*What you should do*.
Report every line of the material that contains the string "linejoin".

*Exercise input*.
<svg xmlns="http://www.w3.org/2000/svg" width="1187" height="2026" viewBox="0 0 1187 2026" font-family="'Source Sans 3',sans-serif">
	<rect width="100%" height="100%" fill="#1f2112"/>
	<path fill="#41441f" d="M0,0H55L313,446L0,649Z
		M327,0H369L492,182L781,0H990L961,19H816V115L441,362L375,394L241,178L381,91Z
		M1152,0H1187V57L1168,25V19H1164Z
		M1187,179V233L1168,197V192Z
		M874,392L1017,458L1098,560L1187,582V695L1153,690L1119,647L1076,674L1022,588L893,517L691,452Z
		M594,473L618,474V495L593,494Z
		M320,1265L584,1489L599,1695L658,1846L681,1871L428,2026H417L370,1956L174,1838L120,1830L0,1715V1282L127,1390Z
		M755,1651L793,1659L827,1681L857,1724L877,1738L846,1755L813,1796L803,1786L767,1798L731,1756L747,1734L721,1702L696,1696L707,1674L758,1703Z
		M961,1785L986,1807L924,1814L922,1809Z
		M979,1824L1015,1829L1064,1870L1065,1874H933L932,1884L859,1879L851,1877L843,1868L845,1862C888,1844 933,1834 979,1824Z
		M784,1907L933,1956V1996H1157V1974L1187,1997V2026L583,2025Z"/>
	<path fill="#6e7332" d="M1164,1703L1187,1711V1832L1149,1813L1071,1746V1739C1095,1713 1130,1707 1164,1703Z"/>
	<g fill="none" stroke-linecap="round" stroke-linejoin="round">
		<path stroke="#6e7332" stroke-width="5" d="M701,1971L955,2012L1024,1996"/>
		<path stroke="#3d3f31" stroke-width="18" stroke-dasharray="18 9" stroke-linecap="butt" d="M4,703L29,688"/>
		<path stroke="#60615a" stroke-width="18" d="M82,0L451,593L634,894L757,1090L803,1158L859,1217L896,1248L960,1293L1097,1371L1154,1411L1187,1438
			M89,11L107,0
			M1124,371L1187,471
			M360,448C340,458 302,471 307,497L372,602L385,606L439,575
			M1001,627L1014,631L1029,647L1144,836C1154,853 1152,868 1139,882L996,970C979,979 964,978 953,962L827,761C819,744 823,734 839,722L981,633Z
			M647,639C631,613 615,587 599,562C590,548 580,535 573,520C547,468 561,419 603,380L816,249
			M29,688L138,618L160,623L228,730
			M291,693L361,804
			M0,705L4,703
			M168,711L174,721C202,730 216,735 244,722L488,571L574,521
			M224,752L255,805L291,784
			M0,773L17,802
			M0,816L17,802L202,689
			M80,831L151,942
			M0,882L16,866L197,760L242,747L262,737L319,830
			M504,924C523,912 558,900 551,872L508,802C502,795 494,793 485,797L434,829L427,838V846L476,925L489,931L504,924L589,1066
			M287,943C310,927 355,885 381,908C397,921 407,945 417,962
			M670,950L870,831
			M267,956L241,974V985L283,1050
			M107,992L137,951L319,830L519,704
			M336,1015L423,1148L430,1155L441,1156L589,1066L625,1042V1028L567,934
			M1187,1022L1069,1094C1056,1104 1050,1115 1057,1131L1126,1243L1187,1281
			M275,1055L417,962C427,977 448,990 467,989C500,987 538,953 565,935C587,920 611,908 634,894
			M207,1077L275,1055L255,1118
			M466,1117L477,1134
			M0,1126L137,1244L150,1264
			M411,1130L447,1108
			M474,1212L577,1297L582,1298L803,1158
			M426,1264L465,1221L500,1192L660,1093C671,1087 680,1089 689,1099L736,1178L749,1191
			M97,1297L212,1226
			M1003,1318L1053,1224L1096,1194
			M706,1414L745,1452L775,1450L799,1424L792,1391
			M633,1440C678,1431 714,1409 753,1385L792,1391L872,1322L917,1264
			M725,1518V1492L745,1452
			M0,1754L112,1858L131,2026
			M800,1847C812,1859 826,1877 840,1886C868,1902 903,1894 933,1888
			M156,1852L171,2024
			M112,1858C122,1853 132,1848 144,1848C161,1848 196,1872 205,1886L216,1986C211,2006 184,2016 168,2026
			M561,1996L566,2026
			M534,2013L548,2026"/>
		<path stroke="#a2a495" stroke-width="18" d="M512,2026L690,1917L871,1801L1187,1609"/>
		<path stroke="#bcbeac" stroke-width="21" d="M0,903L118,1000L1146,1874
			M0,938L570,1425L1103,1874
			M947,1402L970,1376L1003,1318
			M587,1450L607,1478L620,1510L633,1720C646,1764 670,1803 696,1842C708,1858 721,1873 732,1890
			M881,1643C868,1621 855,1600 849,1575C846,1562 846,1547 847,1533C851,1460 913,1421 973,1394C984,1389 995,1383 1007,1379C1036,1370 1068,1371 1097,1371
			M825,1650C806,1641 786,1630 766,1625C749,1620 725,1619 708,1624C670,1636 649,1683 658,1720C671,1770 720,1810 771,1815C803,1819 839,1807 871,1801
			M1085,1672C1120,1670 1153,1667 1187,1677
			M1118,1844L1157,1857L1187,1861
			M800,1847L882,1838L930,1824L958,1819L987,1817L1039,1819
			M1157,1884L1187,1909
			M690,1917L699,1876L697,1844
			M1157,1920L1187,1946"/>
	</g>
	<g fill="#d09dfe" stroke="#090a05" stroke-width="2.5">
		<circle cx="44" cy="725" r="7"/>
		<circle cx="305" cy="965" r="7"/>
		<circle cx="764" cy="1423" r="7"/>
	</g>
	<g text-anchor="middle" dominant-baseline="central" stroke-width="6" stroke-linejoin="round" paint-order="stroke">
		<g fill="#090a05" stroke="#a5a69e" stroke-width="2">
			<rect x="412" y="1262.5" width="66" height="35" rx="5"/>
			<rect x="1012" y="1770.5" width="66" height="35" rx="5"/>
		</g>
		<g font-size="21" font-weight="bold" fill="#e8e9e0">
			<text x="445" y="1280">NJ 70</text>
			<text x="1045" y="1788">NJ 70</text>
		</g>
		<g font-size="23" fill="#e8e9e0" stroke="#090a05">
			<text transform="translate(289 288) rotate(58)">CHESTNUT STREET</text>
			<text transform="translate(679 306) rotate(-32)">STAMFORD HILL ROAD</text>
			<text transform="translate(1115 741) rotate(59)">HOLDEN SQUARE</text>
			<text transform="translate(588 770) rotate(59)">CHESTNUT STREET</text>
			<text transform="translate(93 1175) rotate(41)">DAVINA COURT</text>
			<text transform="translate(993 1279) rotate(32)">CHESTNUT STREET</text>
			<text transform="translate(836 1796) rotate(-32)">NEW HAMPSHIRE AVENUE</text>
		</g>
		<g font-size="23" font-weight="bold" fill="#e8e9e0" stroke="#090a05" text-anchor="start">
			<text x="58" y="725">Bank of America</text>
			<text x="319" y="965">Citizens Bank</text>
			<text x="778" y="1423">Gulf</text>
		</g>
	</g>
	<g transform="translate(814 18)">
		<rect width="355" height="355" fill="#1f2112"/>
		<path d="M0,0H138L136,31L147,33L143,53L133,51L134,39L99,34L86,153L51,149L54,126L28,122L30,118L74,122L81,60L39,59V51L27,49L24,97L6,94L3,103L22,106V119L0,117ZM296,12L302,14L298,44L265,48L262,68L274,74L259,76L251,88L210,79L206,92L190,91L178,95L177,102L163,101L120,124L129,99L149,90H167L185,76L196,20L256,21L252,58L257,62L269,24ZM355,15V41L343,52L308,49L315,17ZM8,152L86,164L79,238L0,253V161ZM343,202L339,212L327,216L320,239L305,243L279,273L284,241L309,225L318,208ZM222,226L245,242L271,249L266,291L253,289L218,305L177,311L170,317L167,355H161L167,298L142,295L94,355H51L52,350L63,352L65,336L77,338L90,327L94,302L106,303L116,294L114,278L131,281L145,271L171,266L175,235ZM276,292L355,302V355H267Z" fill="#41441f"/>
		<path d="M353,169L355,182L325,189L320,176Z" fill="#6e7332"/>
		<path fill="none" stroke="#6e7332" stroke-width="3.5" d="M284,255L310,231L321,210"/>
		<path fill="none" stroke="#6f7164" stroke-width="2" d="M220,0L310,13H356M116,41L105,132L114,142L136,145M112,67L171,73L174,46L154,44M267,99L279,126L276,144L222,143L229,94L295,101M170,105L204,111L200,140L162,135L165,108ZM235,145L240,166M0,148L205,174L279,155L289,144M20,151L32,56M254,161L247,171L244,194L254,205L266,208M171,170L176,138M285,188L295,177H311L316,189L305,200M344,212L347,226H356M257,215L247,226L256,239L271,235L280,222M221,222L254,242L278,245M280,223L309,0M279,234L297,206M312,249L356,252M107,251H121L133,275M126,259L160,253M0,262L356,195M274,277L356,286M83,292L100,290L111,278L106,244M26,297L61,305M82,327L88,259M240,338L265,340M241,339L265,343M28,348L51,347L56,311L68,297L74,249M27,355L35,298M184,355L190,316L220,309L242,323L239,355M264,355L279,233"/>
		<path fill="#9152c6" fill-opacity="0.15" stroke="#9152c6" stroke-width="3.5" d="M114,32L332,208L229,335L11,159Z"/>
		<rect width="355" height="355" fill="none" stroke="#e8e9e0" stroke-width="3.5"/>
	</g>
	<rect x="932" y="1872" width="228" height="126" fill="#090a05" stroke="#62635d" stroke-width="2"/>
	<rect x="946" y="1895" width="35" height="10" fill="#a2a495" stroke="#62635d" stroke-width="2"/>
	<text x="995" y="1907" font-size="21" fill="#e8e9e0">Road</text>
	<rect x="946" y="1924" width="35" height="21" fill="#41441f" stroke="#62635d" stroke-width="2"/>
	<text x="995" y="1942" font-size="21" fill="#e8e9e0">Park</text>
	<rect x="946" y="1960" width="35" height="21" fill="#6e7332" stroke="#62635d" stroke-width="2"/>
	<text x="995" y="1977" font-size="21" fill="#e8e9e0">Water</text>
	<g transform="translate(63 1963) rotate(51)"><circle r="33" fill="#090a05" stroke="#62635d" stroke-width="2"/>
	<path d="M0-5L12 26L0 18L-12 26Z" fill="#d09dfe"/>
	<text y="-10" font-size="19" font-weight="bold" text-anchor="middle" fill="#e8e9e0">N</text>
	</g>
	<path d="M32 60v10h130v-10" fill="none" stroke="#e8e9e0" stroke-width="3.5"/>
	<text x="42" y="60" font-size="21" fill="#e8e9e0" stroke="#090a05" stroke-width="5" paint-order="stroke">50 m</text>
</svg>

*Solution to the problem*.
	<g fill="none" stroke-linecap="round" stroke-linejoin="round">
	<g text-anchor="middle" dominant-baseline="central" stroke-width="6" stroke-linejoin="round" paint-order="stroke">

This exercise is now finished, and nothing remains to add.